─── Exercise materials ───

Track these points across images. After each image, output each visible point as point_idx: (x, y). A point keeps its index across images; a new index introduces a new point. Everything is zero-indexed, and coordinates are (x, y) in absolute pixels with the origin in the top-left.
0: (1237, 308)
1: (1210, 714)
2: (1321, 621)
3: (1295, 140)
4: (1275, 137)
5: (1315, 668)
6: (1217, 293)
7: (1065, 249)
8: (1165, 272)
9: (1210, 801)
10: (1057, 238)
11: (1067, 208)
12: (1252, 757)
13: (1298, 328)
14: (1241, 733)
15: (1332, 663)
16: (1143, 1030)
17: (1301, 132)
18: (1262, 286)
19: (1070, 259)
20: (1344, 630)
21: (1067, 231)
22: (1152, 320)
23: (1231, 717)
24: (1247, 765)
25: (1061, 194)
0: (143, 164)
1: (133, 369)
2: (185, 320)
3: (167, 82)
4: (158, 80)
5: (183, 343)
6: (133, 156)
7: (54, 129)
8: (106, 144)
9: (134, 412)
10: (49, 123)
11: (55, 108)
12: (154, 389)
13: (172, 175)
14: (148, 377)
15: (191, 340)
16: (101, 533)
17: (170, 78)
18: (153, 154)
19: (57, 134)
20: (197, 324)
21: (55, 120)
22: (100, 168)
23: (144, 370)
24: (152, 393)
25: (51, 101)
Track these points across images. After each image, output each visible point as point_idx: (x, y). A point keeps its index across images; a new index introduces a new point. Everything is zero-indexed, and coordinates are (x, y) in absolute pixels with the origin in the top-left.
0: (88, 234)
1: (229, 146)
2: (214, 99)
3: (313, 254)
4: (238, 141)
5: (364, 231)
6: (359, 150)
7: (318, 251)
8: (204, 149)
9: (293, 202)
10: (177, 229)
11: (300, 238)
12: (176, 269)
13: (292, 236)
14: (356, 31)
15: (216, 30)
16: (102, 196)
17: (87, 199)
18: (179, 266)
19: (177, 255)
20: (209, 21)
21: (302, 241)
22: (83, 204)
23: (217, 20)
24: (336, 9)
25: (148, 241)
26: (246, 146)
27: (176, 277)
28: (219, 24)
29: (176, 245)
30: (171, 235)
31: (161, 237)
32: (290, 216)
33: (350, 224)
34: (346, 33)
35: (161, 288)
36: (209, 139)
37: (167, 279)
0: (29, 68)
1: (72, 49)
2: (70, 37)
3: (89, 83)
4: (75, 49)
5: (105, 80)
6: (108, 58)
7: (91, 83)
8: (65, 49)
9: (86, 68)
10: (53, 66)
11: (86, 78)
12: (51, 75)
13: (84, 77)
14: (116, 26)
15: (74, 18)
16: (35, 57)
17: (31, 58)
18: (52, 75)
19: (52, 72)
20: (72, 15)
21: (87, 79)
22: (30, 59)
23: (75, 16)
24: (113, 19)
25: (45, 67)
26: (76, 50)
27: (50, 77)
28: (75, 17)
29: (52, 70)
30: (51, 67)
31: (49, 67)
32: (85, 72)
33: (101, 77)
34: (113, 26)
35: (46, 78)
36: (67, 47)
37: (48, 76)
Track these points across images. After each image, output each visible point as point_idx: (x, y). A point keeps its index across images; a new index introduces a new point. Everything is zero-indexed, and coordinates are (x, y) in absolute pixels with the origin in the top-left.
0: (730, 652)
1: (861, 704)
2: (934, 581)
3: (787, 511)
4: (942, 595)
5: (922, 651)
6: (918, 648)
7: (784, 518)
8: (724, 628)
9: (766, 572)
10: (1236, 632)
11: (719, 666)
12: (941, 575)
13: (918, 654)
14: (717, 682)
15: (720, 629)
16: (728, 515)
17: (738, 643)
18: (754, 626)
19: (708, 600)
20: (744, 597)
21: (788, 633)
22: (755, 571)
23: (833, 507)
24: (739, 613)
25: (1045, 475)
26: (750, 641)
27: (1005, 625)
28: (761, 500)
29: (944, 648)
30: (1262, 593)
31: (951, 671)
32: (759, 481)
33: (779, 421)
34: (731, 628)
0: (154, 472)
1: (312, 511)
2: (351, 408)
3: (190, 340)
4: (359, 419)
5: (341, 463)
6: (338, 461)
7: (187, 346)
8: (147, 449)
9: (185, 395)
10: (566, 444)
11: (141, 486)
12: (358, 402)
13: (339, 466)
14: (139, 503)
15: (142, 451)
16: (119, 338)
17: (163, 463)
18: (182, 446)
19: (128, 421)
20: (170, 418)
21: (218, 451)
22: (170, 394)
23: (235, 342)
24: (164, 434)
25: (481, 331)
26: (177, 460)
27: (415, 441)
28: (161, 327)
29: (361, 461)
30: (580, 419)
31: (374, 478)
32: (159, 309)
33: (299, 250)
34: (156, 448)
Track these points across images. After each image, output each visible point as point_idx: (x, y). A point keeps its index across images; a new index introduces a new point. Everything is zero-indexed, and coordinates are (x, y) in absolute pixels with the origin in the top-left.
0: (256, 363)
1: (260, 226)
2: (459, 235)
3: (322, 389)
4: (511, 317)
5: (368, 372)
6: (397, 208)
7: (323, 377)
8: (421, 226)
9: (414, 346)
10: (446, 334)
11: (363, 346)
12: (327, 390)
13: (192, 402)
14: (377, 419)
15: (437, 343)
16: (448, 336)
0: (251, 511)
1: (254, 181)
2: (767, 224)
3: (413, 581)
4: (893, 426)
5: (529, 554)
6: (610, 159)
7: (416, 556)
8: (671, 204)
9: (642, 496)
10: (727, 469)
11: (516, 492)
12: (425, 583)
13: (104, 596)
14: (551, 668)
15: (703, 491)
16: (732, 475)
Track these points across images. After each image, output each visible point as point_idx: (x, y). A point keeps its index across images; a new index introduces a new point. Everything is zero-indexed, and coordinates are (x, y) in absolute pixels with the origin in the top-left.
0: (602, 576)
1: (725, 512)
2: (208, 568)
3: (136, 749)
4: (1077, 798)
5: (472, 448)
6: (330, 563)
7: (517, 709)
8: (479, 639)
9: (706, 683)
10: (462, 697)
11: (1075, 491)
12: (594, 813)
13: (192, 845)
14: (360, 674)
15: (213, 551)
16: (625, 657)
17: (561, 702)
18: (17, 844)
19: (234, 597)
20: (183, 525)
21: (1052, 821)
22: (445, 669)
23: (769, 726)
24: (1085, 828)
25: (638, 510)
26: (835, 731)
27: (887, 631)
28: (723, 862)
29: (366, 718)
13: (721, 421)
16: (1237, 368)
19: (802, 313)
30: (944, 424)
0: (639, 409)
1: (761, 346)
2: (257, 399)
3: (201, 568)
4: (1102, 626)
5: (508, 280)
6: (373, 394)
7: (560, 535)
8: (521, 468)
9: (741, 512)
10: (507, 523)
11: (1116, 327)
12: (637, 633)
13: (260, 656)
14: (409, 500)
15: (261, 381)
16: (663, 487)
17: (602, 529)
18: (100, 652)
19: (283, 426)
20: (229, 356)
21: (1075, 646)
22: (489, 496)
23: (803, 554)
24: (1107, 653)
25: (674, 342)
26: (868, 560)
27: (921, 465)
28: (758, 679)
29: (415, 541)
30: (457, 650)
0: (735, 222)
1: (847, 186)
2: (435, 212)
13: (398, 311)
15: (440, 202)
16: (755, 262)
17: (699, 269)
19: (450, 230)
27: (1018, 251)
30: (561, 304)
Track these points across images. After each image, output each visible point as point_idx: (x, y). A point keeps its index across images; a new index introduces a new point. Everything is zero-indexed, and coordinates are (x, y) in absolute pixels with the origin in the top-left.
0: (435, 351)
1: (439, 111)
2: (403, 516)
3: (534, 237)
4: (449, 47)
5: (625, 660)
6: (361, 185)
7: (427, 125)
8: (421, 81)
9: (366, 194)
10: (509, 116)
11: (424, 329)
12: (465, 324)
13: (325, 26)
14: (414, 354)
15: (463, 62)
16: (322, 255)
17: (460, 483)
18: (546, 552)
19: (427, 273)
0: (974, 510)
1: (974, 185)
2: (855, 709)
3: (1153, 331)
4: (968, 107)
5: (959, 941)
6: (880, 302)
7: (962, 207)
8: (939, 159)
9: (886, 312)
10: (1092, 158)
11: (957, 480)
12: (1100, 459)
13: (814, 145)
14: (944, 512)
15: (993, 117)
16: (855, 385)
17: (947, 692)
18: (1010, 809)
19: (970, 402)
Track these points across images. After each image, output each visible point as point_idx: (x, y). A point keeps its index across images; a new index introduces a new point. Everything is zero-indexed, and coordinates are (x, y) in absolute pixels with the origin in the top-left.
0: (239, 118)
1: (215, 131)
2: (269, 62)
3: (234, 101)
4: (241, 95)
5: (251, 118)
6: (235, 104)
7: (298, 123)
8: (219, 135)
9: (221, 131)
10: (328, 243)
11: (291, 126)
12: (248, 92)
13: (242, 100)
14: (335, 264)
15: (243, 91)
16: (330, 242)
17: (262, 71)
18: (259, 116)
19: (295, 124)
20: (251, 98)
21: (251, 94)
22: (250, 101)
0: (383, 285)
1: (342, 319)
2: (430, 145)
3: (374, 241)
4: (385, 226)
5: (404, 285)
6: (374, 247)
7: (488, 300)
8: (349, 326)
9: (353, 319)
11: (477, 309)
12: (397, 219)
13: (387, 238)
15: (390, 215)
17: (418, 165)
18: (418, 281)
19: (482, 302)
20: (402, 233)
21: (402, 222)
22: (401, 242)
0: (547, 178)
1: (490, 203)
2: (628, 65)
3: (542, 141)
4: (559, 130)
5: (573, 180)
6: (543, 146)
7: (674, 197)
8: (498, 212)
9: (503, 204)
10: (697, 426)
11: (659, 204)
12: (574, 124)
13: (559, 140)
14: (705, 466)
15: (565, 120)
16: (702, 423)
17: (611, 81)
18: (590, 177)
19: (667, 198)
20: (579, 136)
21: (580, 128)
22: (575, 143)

───

Exercise: In your reply, restate exactly the lines from the start of the records above through the line holding "24: (1247, 765)", including both, and nothing else.

Task result:
Track these points across images. After each image, output each visible point as point_idx: (x, y). A point keeps its index across images; a new index introduces a new point. Everything is zero-indexed, and coordinates are (x, y) in absolute pixels with the origin in the top-left.
0: (1237, 308)
1: (1210, 714)
2: (1321, 621)
3: (1295, 140)
4: (1275, 137)
5: (1315, 668)
6: (1217, 293)
7: (1065, 249)
8: (1165, 272)
9: (1210, 801)
10: (1057, 238)
11: (1067, 208)
12: (1252, 757)
13: (1298, 328)
14: (1241, 733)
15: (1332, 663)
16: (1143, 1030)
17: (1301, 132)
18: (1262, 286)
19: (1070, 259)
20: (1344, 630)
21: (1067, 231)
22: (1152, 320)
23: (1231, 717)
24: (1247, 765)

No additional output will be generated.